Como um episódio lamentável envolvendo a banda Charlie Brown Jr. pode se tornar ainda pior com um pedido de desculpas interessadas apenas no negócio e em contratos e não na música

Diz o ditado que em briga de marido e mulher, ninguém mete a colher. Já que é assim, vamos então falar do barraco entre Chorão e Champignon, vocalista e baixista da banda (ainda banda?) Charlie Brown Jr. O primeiro humilhou o segundo num show em Apucarana, interior do Paraná, no sábado dia 8. Foram quase cinco minutos de, como disseram aqui e acolá, um “esporro” sem precedentes, um “esculacho de um c…”, e que só vieram a público porque alguém filmou e postou o vídeo no YouTube. Poucas vezes se viu algo tão privado de um grupo musical se tornar tão explícito e vergonhoso.

O áudio não é dos melhores. Eis alguns dos ataques de Chorão: “Você voltou por causa de dinheiro, não voltou porque queria tocar no Charlie Brown Jr.”, “Eu fui muito injustiçado. Meu filho apanhou na escola por causa disso, passaram na porta da minha casa me xingando, mas não corri” e “Ele tentou duas vezes e quando tudo acabou foi bater na minha porta. Eu aceitei o cara. Gostava dele. Mas infelizmente o cara não admite que fez uma pá de merda, porque não quer que vocês achem que ele tem defeito”.

Na sequência, Champignon abandona o show. A plateia ensaia um “arregou, arregou”, como se parte do público quisesse ver sangue no palco. A história poderia terminar aqui, não fosse o fã que gravou o vídeo acima. Mas a repercussão no YouTube contra o vocalista da banda foi virulenta: “Esse Chorão é um lixo”, “CBJR acabou em meados de 2003. Já era!!!”, “Se ele tinha alguma razão, acabou de perder”, “Covardia usar o poder do microfone” e “Ele não é líder de porra nenhuma”. Chorão virou trending topics, a maioria esmagadora deles condenando a atitude do vocalista e ex-skatista profissional.

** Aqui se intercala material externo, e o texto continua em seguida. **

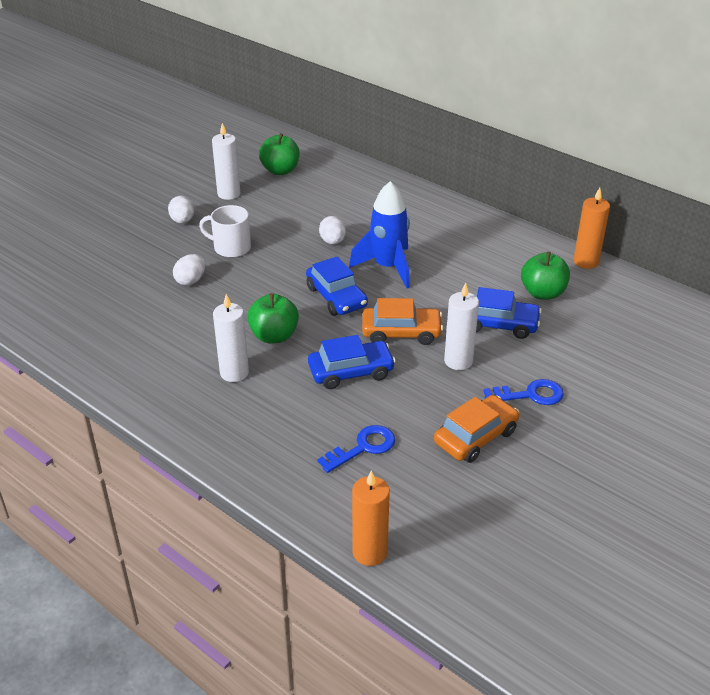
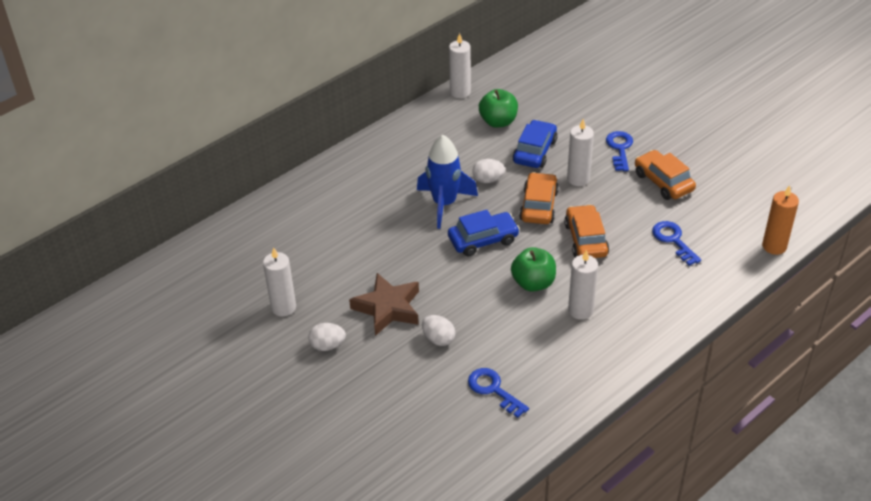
camera: 80 degrees left, 5 degrees up
(122, 319) = (493, 390): none -> blue key
(231, 248) = (388, 308): white mug -> brown star
(280, 170) = (249, 265): green apple -> none
(332, 242) = (395, 235): white egg -> white egg (488, 180)
(351, 372) = (585, 239): blue car -> orange car
(586, 262) = (460, 92): orange candle -> white candle

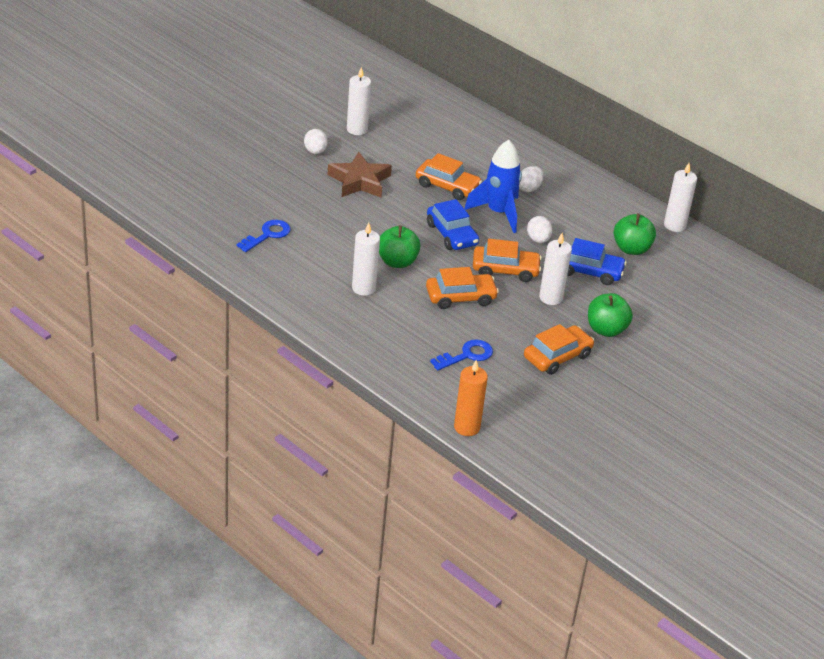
camera: 80 degrees right, 5 degrees down
(397, 238) = (447, 186): none -> orange car
(438, 339) = (324, 207): white egg -> white egg (529, 188)
(619, 149) = (606, 330): blue key -> green apple

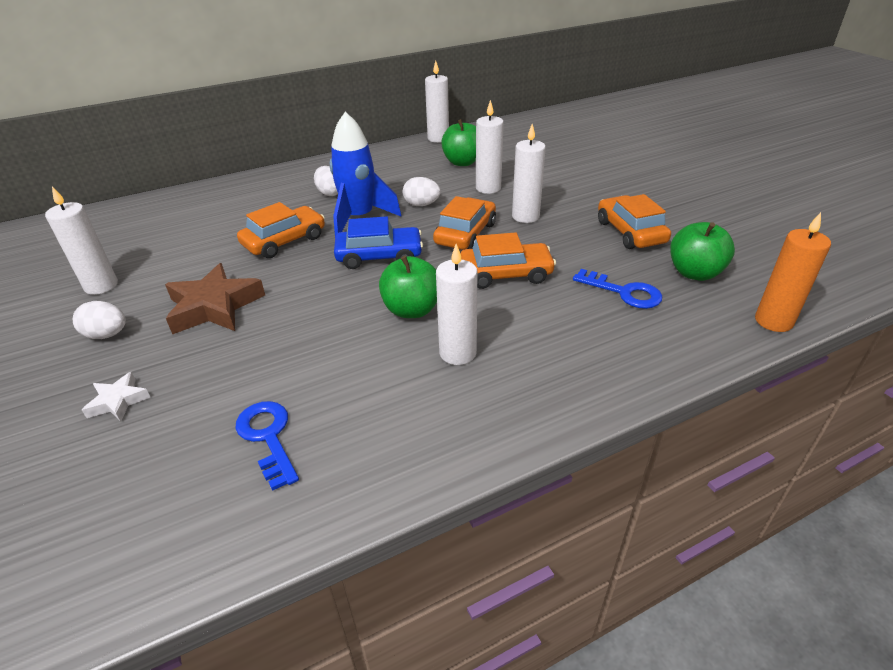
camera: 65 degrees left, 0 degrees up
(269, 177) = (118, 401): none -> white star
(460, 297) = (506, 274): orange car -> orange car turned 75 degrees clockwise
(466, 355) = (624, 292): blue key -> blue key turned 135 degrees clockwise
(589, 271) = (488, 188): blue car -> white candle
(606, 330) = (587, 197): green apple -> green apple (694, 273)

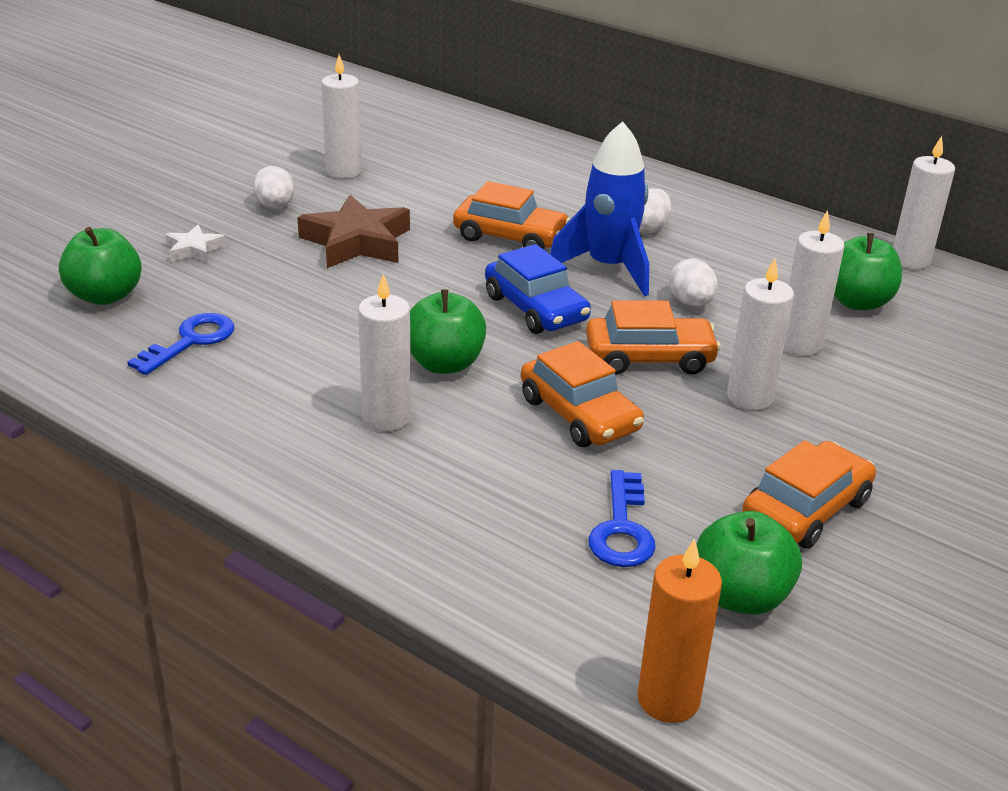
camera: 60 degrees right, 5 degrees down
(130, 484) = (105, 296): none -> green apple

No início da noite de segunda-feira, dia 11, quando as redes sociais já partiam para sepultar Chorão, aparece um novo vídeo no YouTube, divulgado pela própria banda Charlie Brown Jr. Chorão e Champignon, consternados um com a presença do outro, sentam-se lado a lado e pedem desculpas pelo episódio. E prometem manter a agenda de shows, sem ao menos um olhar nos olhos do outro. A emenda fica pior que o soneto. Poucas vezes se viu cenas de raro oportunismo quanto nesse pedido de desculpas. Seria mais honesto se dissessem: “Por favor, continuem indo a nossos shows, a gente só precisa do dinheiro de vocês.”

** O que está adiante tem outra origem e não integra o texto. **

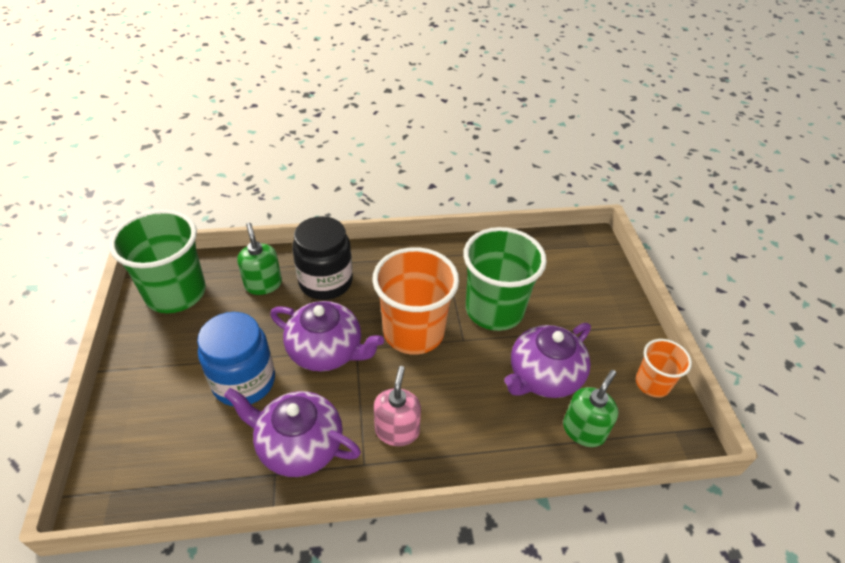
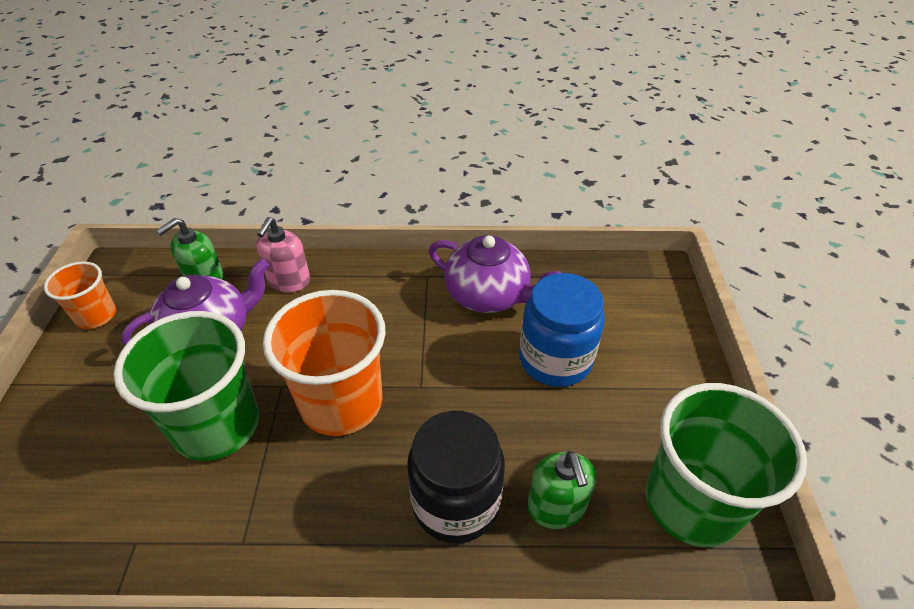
camera: 170 degrees left, 0 degrees up
(326, 351) = (458, 387): purple teapot -> none
(397, 430) = (390, 298): pink soap dispenser -> pink soap dispenser (289, 281)

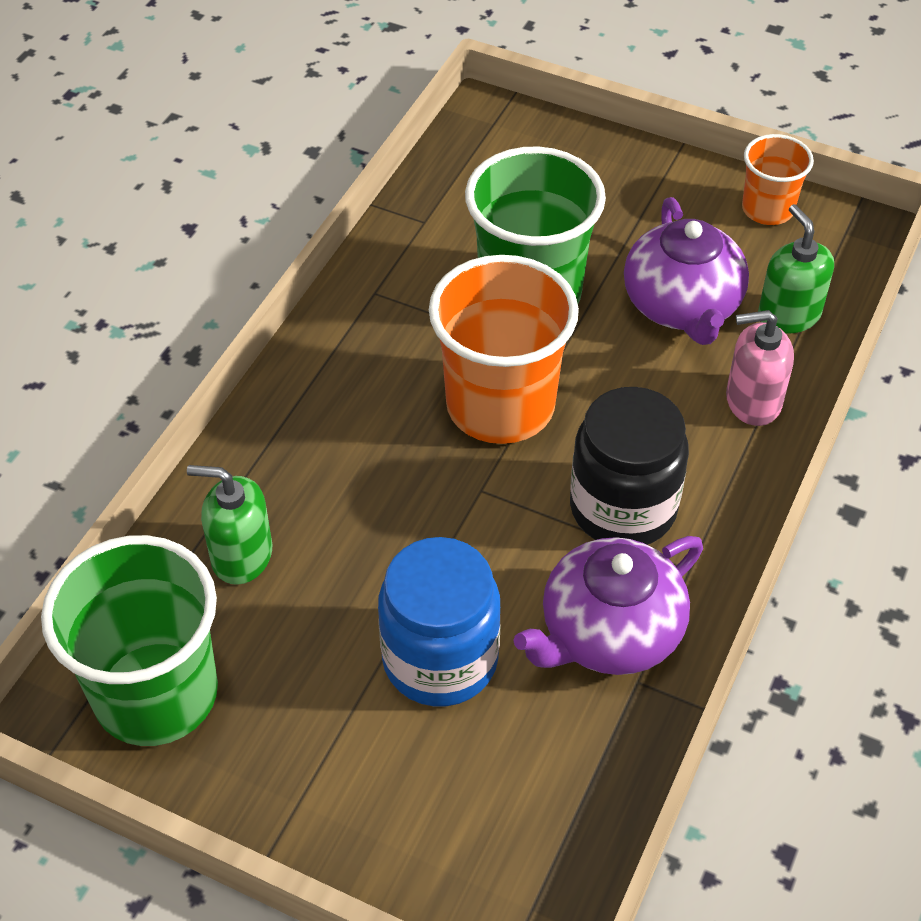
camera: 115 degrees right, 5 degrees up
(289, 281) = (752, 401): pink soap dispenser -> pink soap dispenser turned 45 degrees counterclockwise
(456, 502) = (307, 468): black jar -> black jar (623, 508)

O vídeo oficial de desculpas fechou o espaço para comentários, diferente do vídeo do fã. Ninguém podia meter a colher nessa briga, determinou de forma autoritária a banda. De um grupo musical, de qualquer gênero, o que se espera é, acima de tudo, honestidade com a arte que produz. Ao querer lavar roupa suja na frente de todos, Chorão acaba por deslegitimar suas próprias canções, porque torna o lado mercantil mais importante do que a obra em si. Alguém consegue acreditar que, num próximo show, Chorão e Champignon estarão ali por amizade ou apenas por pura conveniência?

Charlie Brown Jr. é uma das bandas que simbolizam a geração “Malhação”, seriado da Rede Globo para o público teen. Grupo de rock de Santos, cuja formação original, em 1995, era Chorão (Alexandre Magno Abrão, voz), Champignon (Luis Carlos Leão Duarte: baixo), Marcão (Marco Antônio Valentim, guitarra), Thiago Rafael Castanho (guitarra), e Pelado (Renato Peres Barros, bateria). Em 2005, Marcão, Pelado e Champignon deixaram o grupo, o que fez muitos de seus fãs temerem pelo seu fim. Mas a banda continuou, e Champignon voltou ao CBJR havia um ano.

As atitudes destemperadas de Chorão não deveriam causar surpresa a ninguém. Em 2004, ele chegou a agredir fisicamente a cabeçadas Marcelo Camelo, vocalista da banda Los Hermanos, depois que este o criticou por participar de uma campanha publicitária de um refrigerante. Para quem imaginava que nada pior pudesse acontecer, Chorão já avisava que o coro vai comê (“Meu tu não sabe o que aconteceu!/ Os caras do Charlie Brown invadiram a cidade!/ Junte sua mãe, seu cachorro e sua sogra/ Traga todo mundo o coro vai comê!”). O coro comeu, Chorão, mas de um jeito em que todos perderam para sempre, sobretudo seus fãs.